Let's go all out with a 10! I enjoyed it far more this time, being able to see what was going on, being more able to keep track of what was going on, being far more in the action, and being quite happy with the few casting changes. 2015 is off to a cracking start, hilarity-wise.
Was there someone hot in number five (Assassins)?
What, in the show in which Aaron Tveit is making his London theatre debut? That Assassins? Nah. Oh, wait, I did spend an awful lot of the show uncomfortably attracted to Stewart Clarke's Zangara too, that was a bit weird though not strictly speaking unpleasant.
What was number six (Peter Pan) about?
Puberty. And crocodiles. And using cannibalism to solve casting doubling issues.
Who was your favourite actor in number seven (Dick Whittington and his Cat)?
I believe my opinions of Andy Rush are, if not necessarily well documented, certainly common knowledge among the folks of my particular social circle.

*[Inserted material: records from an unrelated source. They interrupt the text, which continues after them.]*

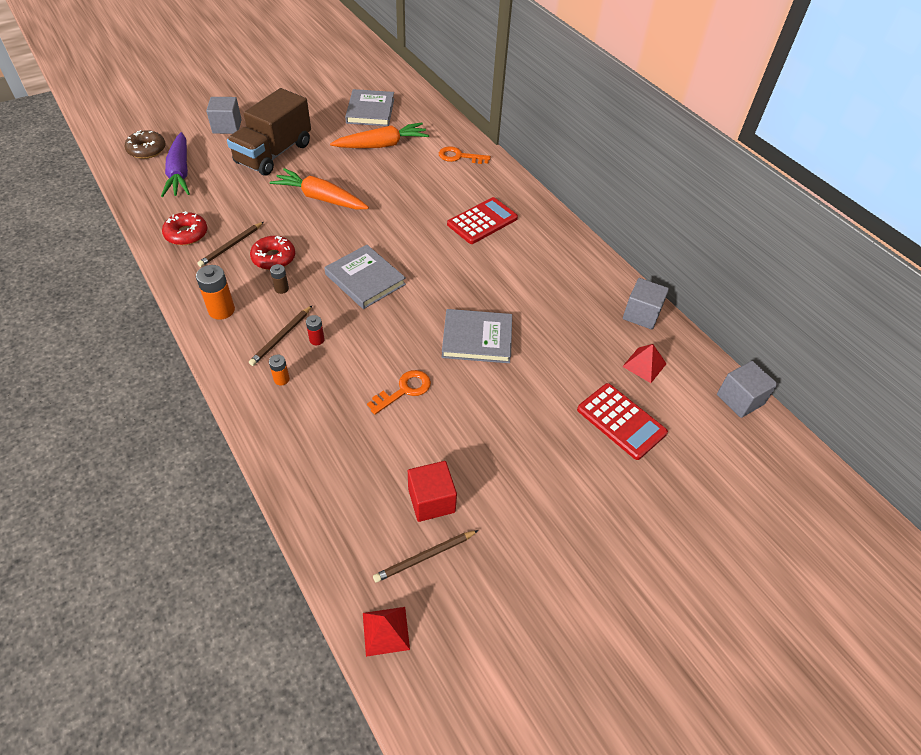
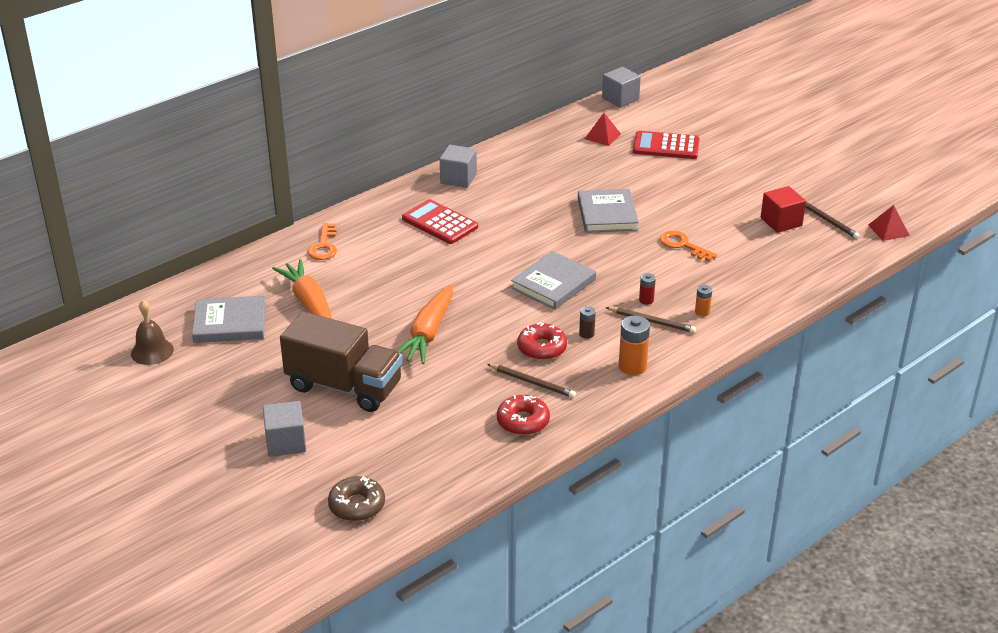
camera: 95 degrees left, 15 degrees down
(180, 173) = (404, 458): purple carrot -> none
(350, 81) = (152, 351): none -> brown bell
(621, 421) = (666, 146): red calculator -> red calculator turned 120 degrees counterclockwise
(641, 314) = (544, 137): grey cube -> grey cube (458, 178)

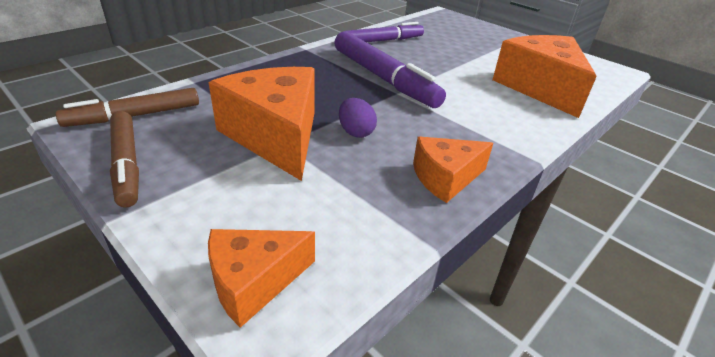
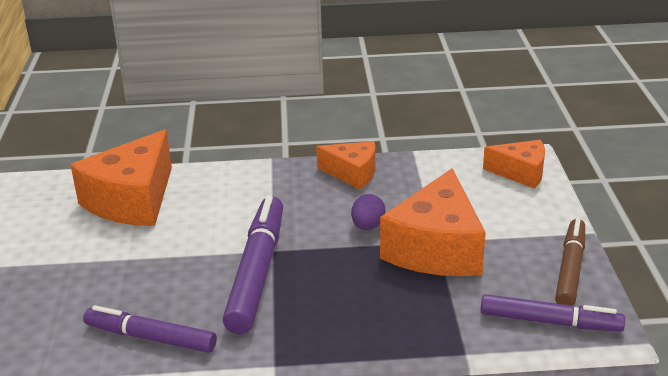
camera: 135 degrees left, 5 degrees down
(135, 116) = (550, 322): brown marker -> purple marker

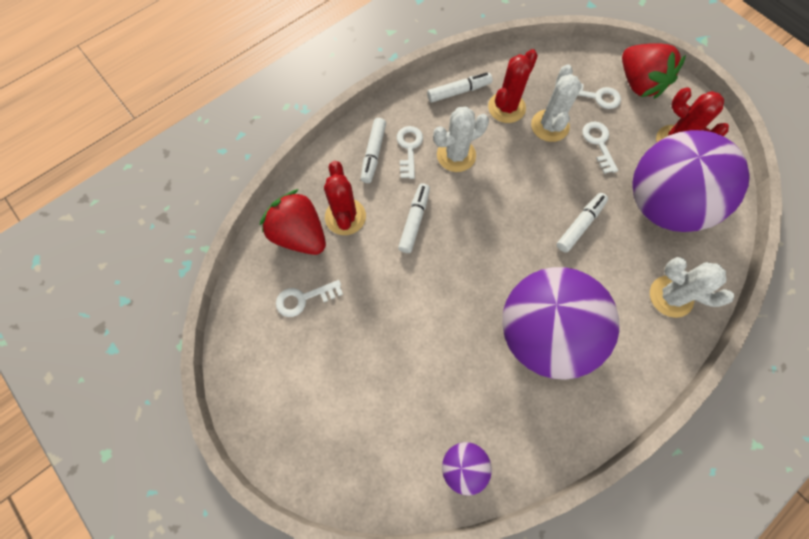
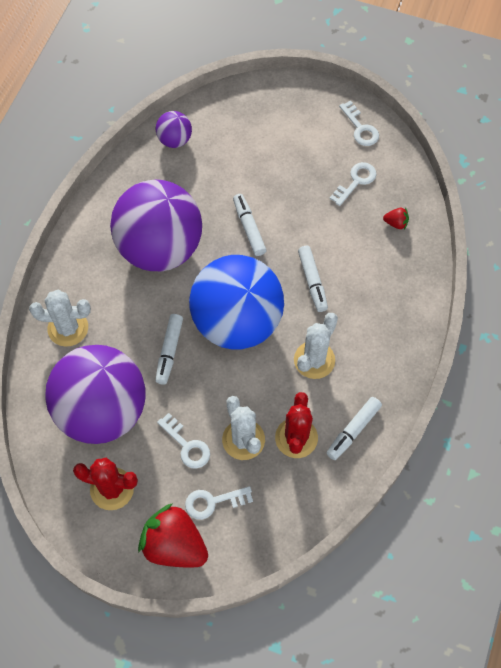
camera: 150 degrees right, 5 degrees down
(300, 235) = (396, 223): red strawberry -> red strawberry, size x0.42
(345, 217) = (371, 255): red cactus -> none
(373, 154) = (388, 322): white marker -> white marker (249, 228)
(409, 148) = (360, 344): white key -> white key (360, 128)
(504, 220) = (237, 322): none -> blue ball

What was your favourite bit in number eight (East is East)?
I liked any moment that came directly as a result of characters talking to each other instead of just about each other. It was a great play all round, but those scenes were the more interesting to me.
Would you see number nine (3 Winters) again?

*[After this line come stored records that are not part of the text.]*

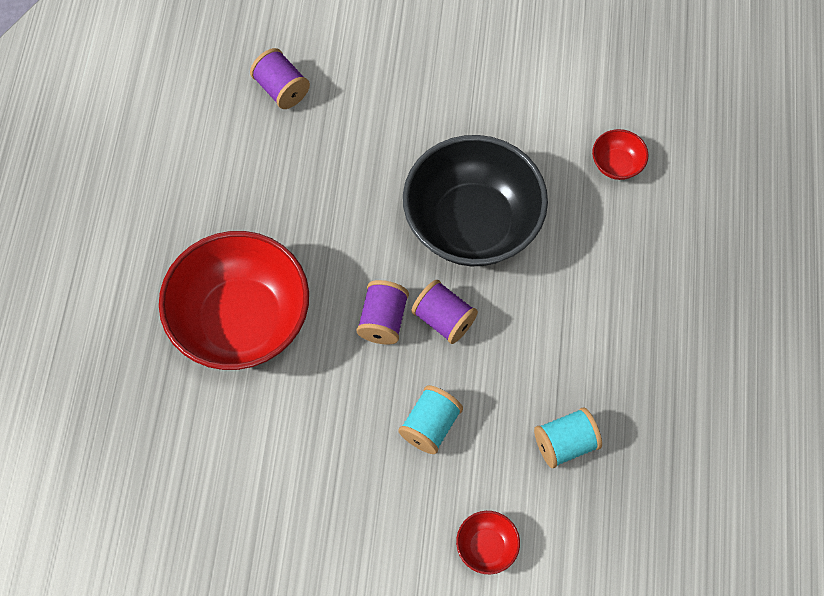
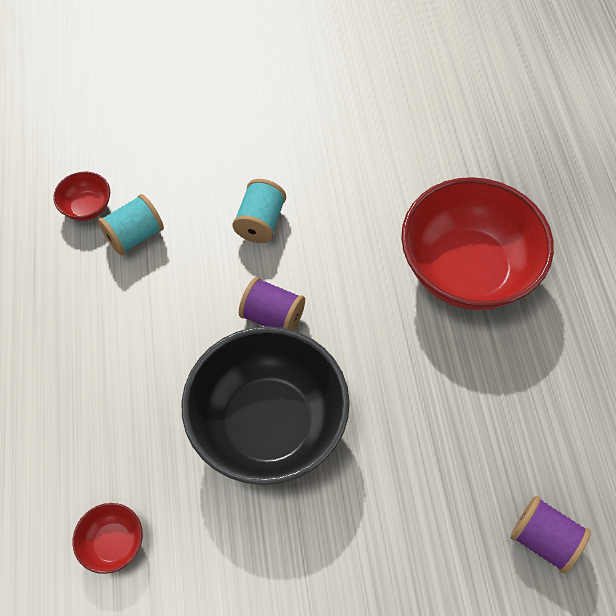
camera: 165 degrees right, 5 degrees down
(383, 320) = (332, 301): purple spool -> none
(486, 547) = (190, 146): red bowl -> red bowl (87, 207)

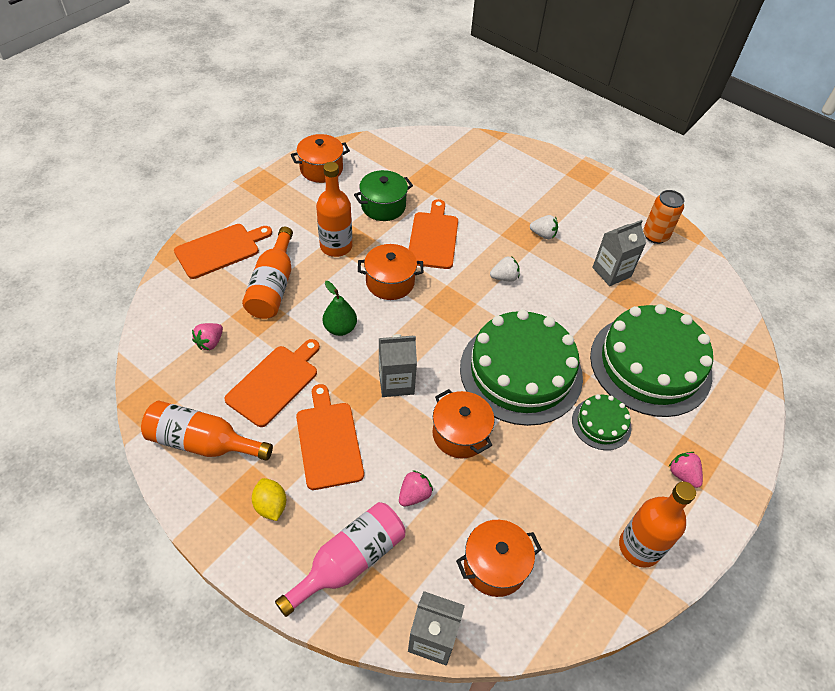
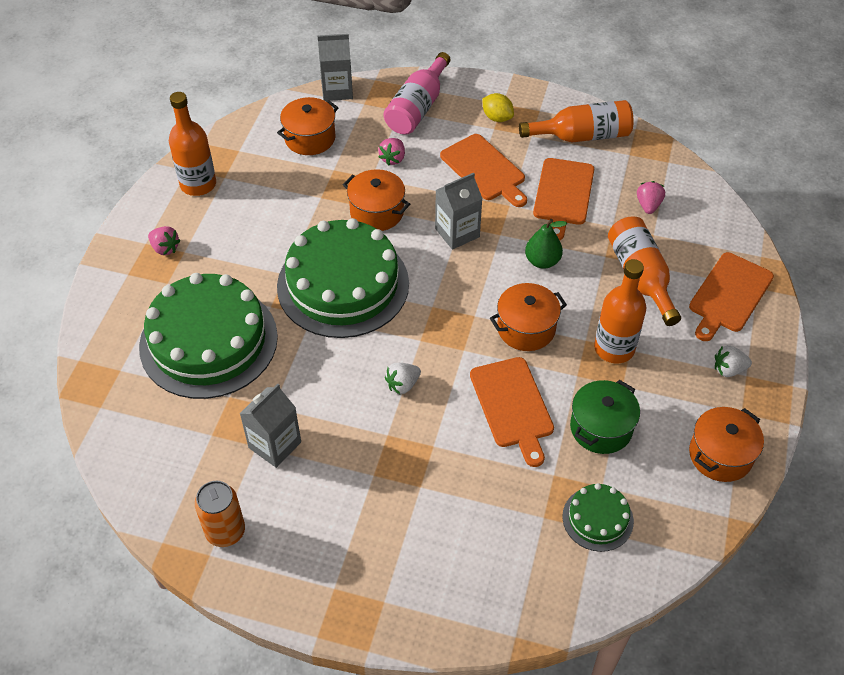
camera: 160 degrees right, 0 degrees up
(543, 234) = (379, 468): white strawberry -> white strawberry (728, 369)
(601, 423) = (249, 265): green cake -> green cake (597, 519)

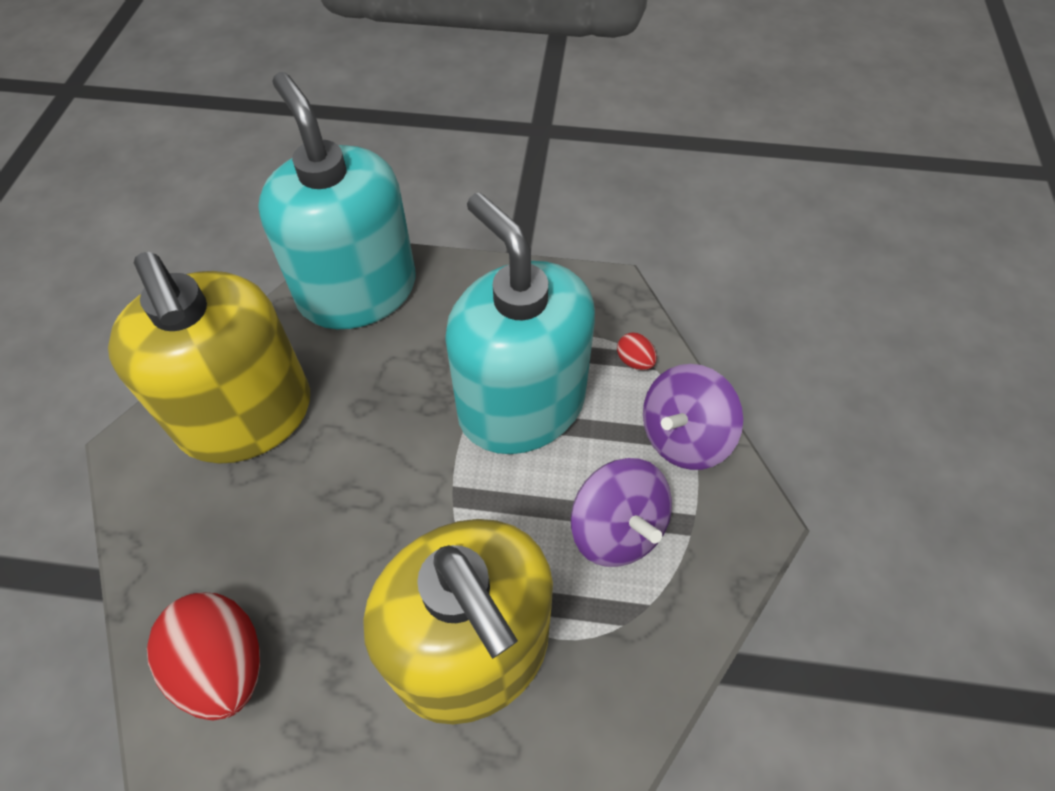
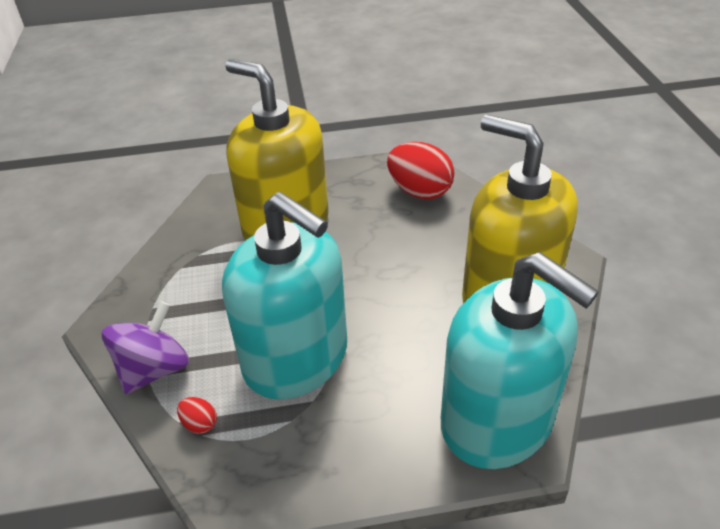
camera: 165 degrees right, 15 degrees down
(617, 529) = (205, 298): purple spinning top -> none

No. I enjoyed it a great deal more than I thought I might, and there were some terrific performances, and I very much appreciated the male/female performer ratio, but I don't need to see it again.
What was the worst thing about number ten (Tiger Country)?

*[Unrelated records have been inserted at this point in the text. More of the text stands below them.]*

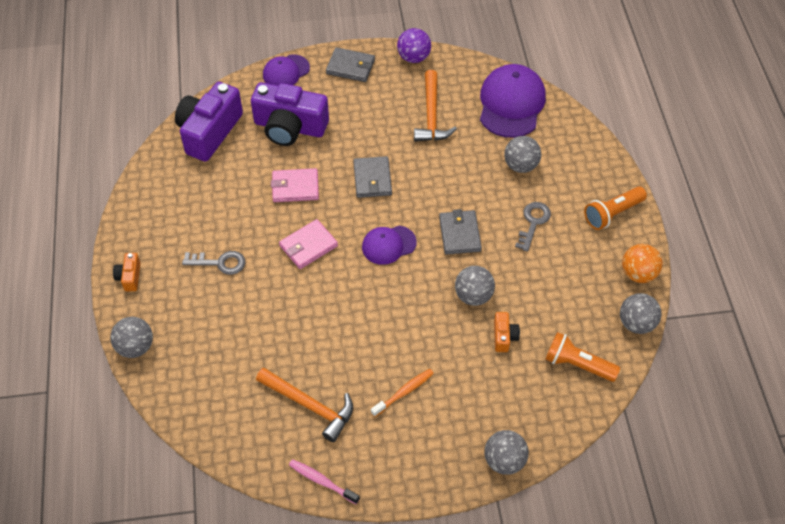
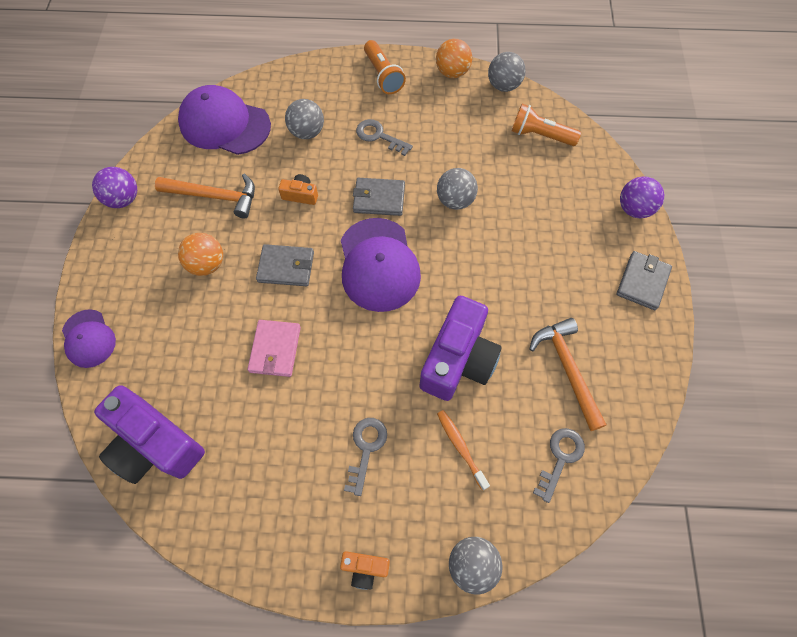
camera: 80 degrees left, 10 degrees up
(226, 405) = (560, 458): none -> grey key
(290, 127) = (181, 345): purple camera -> purple camera (458, 360)
(308, 246) = (362, 345): pink wallet -> none
(310, 405) = (567, 369): orange hammer -> orange hammer turned 60 degrees counterclockwise
(322, 481) = (653, 368): pink toothbrush -> none
(350, 67) = (111, 265): grey wallet -> grey wallet (642, 282)
(364, 126) = (207, 264): none -> orange ball
(388, 245) = (378, 265): purple cap -> purple cap, size x1.73
(404, 392) = (558, 278): orange toothbrush -> orange toothbrush (460, 447)
(504, 336) = (504, 184): orange camera -> orange camera (300, 195)
(504, 461) = (634, 209): grey ball -> purple ball
(577, 364) = (540, 135): orange flashlight -> orange flashlight turned 75 degrees clockwise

As one who recently undertook an AED course with the St John Ambulance, I did for a brief moment become a pale imitation of that most dreaded audience member - someone who's had medical training watching a medical show. There was some PRETTY POOR fake CPR on that stage, and there was an understandable but nonetheless glaring wardrobe error at one point too.
Which was best?
Assassins was easily the best. Tree and The Knight of the Burning Pestle and Dick Whittington and his Cat and East is East were pretty tremendous too, but Assassins was best.
Which was worst?
I suppose Peter Pan was least best? I'm considering excising this question to be honest, though I might just leave it in case I see a real stinker I need to vent about.
Did any make you cry?
I did not weep at any of these. Apart from needing to wipe my eyes from laughing so hard, I guess.
Did any make you laugh?
Definitely Tree and The Knight of the Burning Pestle and Dick Whittington and his Cat.
Which roles would you like to play in any of them?
I could definitely go for any role in Assassins, although I'm becoming less of a Squeaky Fromme and more of a Sara Jane Moore as the years roll by. The Knight of the Burning Pestle would be delightful to be a part of, no role preference there either.
Which one did you have best seats for?
The Knight of the Burning Pestle! I wasn't going to bother seeing it again, but then I saw that a prime pit ticket was available on a day when I was in London already, so I snapped it up and regretted precisely NOTHING.